**What you have to do**
For the records below, output every line from the one holding "Follow each photo" through the final line, unaltered, and no other lines.

>>>>>

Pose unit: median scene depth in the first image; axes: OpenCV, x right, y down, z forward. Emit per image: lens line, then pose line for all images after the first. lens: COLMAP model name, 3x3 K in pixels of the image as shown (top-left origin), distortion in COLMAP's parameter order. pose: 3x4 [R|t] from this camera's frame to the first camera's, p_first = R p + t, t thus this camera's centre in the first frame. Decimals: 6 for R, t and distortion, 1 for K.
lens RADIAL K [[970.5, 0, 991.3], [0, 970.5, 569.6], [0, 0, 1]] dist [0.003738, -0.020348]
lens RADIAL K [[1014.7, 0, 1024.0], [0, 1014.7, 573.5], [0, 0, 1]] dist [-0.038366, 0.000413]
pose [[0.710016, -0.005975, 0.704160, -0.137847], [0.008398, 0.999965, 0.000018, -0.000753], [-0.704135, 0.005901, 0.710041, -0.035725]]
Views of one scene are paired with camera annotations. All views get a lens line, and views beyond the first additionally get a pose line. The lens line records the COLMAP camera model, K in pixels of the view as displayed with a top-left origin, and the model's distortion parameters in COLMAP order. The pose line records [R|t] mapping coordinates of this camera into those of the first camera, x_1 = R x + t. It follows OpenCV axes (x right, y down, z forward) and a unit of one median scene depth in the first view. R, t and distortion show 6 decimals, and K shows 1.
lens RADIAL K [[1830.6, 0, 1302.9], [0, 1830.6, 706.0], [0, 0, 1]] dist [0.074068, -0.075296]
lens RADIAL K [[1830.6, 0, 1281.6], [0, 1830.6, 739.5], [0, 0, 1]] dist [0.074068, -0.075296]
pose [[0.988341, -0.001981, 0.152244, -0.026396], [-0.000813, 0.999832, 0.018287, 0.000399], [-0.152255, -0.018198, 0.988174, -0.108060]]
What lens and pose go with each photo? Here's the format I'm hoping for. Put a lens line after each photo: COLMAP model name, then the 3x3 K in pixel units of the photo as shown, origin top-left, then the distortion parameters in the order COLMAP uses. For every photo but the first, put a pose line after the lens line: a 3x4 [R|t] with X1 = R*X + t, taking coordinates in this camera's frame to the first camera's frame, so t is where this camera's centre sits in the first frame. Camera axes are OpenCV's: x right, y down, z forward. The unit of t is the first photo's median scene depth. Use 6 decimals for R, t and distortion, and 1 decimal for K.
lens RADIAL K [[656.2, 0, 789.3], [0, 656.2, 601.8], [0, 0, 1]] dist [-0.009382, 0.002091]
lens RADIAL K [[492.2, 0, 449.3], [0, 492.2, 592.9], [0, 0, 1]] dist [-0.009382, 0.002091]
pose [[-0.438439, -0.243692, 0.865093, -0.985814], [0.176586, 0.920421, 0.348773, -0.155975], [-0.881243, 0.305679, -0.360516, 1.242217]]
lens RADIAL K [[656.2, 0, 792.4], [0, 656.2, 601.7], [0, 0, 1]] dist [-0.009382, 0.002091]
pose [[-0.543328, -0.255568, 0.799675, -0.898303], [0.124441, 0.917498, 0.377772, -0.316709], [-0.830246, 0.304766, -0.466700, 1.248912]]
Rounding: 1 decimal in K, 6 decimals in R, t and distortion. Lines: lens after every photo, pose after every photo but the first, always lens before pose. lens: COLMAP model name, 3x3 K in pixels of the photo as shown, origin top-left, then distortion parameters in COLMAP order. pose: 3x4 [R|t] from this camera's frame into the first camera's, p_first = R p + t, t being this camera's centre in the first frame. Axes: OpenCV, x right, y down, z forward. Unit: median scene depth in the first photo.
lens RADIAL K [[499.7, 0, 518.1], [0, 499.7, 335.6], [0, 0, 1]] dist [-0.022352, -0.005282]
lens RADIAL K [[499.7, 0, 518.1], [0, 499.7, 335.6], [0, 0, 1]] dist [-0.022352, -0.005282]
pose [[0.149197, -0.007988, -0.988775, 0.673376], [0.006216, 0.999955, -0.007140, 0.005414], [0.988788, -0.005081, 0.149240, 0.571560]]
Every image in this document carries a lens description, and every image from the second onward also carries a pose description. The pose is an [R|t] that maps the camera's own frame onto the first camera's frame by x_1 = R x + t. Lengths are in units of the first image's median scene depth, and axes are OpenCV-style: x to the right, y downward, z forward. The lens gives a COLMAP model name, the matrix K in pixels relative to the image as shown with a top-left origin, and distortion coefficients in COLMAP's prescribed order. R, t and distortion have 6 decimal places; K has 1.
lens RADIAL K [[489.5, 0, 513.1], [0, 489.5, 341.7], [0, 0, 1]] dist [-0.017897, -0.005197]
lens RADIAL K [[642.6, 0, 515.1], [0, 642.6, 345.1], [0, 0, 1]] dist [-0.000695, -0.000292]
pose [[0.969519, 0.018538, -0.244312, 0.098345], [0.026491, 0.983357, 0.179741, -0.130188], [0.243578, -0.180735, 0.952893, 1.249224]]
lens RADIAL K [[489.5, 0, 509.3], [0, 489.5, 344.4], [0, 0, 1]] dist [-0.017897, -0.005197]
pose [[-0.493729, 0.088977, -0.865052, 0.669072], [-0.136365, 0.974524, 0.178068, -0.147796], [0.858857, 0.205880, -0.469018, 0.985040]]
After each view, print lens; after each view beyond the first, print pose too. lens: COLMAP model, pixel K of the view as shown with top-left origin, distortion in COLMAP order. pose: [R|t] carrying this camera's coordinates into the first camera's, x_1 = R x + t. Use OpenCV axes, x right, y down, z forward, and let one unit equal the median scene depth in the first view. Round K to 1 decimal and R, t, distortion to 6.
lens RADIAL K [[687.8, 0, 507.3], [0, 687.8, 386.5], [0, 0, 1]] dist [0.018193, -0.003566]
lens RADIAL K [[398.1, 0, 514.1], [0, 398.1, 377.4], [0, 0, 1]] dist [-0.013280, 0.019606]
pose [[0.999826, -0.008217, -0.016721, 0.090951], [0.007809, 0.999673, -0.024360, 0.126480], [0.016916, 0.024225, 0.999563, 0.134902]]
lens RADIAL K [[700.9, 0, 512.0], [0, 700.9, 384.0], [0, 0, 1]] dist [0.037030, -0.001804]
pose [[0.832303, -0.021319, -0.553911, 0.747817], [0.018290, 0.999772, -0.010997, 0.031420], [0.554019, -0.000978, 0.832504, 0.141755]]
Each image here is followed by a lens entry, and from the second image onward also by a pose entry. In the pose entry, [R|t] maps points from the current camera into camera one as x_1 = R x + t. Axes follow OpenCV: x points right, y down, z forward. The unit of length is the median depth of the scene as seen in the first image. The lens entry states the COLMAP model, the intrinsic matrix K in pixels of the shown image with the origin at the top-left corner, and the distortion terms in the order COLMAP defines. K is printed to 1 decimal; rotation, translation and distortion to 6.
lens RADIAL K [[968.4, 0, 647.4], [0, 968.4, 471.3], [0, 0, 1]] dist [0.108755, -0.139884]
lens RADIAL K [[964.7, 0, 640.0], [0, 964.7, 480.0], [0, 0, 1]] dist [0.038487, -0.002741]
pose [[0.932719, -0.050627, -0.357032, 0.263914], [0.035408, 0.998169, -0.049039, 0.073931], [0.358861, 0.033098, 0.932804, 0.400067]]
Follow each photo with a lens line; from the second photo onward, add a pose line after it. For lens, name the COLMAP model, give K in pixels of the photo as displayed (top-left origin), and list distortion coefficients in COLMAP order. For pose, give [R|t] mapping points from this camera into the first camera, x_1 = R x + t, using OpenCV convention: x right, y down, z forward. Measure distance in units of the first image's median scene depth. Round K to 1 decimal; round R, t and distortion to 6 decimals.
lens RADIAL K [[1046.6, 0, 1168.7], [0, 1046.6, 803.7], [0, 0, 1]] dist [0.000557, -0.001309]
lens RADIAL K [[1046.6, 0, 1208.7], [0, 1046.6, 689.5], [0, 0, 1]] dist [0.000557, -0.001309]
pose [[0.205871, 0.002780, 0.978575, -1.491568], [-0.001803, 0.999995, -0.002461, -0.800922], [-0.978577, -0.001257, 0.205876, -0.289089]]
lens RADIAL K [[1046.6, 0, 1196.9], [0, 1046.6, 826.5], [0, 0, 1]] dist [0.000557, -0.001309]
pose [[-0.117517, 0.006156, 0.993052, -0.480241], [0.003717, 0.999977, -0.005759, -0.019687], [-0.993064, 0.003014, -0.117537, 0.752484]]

<<<<<

**Solution to the problem**
Follow each photo with a lens line; from the second photo onward, add a pose line after it. For lens, name the COLMAP model, give K in pixels of the photo as displayed (top-left origin), and list distortion coefficients in COLMAP order. For pose, give [R|t] mapping points from this camera into the first camera, x_1 = R x + t, using OpenCV convention: x right, y down, z forward. Measure distance in units of the first image's median scene depth. Round K to 1 decimal; round R, t and distortion to 6 decimals.
lens RADIAL K [[1046.6, 0, 1168.7], [0, 1046.6, 803.7], [0, 0, 1]] dist [0.000557, -0.001309]
lens RADIAL K [[1046.6, 0, 1208.7], [0, 1046.6, 689.5], [0, 0, 1]] dist [0.000557, -0.001309]
pose [[0.205871, 0.002780, 0.978575, -1.491568], [-0.001803, 0.999995, -0.002461, -0.800922], [-0.978577, -0.001257, 0.205876, -0.289089]]
lens RADIAL K [[1046.6, 0, 1196.9], [0, 1046.6, 826.5], [0, 0, 1]] dist [0.000557, -0.001309]
pose [[-0.117517, 0.006156, 0.993052, -0.480241], [0.003717, 0.999977, -0.005759, -0.019687], [-0.993064, 0.003014, -0.117537, 0.752484]]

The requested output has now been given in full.